▶ [What you should do] Repeat these lines with "ludopatia" swapped for "dipendenza dal gioco" and everything else unchanged. Leave out the pictures.

▶ [Extracted entries]
_ _ _ _
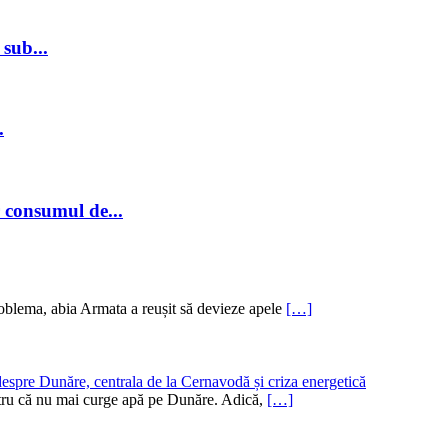
sub...
.
r consumul de...
oblema, abia Armata a reușit să devieze apele
[…]
despre Dunăre, centrala de la Cernavodă și criza energetică
pentru că nu mai curge apă pe Dunăre. Adică,
[…]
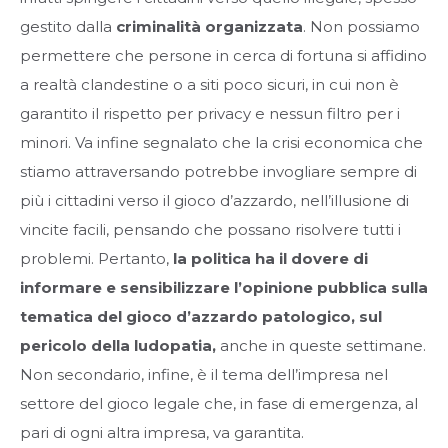
gestito dalla
criminalità organizzata
. Non possiamo
permettere che persone in cerca di fortuna si affidino
a realtà clandestine o a siti poco sicuri, in cui non è
garantito il rispetto per privacy e nessun filtro per i
minori. Va infine segnalato che la crisi economica che
stiamo attraversando potrebbe invogliare sempre di
più i cittadini verso il gioco d’azzardo, nell’illusione di
vincite facili, pensando che possano risolvere tutti i
problemi. Pertanto,
la politica ha il dovere di
informare e sensibilizzare l’opinione pubblica sulla
tematica del gioco d’azzardo patologico, sul
pericolo della ludopatia,
anche in queste settimane.
Non secondario, infine, è il tema dell’impresa nel
settore del gioco legale che, in fase di emergenza, al
pari di ogni altra impresa, va garantita.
_ _ _ _
▶ [Result of the task]
sub...
.
r consumul de...
oblema, abia Armata a reușit să devieze apele
[…]
despre Dunăre, centrala de la Cernavodă și criza energetică
pentru că nu mai curge apă pe Dunăre. Adică,
[…]
gestito dalla
criminalità organizzata
. Non possiamo
permettere che persone in cerca di fortuna si affidino
a realtà clandestine o a siti poco sicuri, in cui non è
garantito il rispetto per privacy e nessun filtro per i
minori. Va infine segnalato che la crisi economica che
stiamo attraversando potrebbe invogliare sempre di
più i cittadini verso il gioco d’azzardo, nell’illusione di
vincite facili, pensando che possano risolvere tutti i
problemi. Pertanto,
la politica ha il dovere di
informare e sensibilizzare l’opinione pubblica sulla
tematica del gioco d’azzardo patologico, sul
pericolo della dipendenza dal gioco,
anche in queste settimane.
Non secondario, infine, è il tema dell’impresa nel
settore del gioco legale che, in fase di emergenza, al
pari di ogni altra impresa, va garantita.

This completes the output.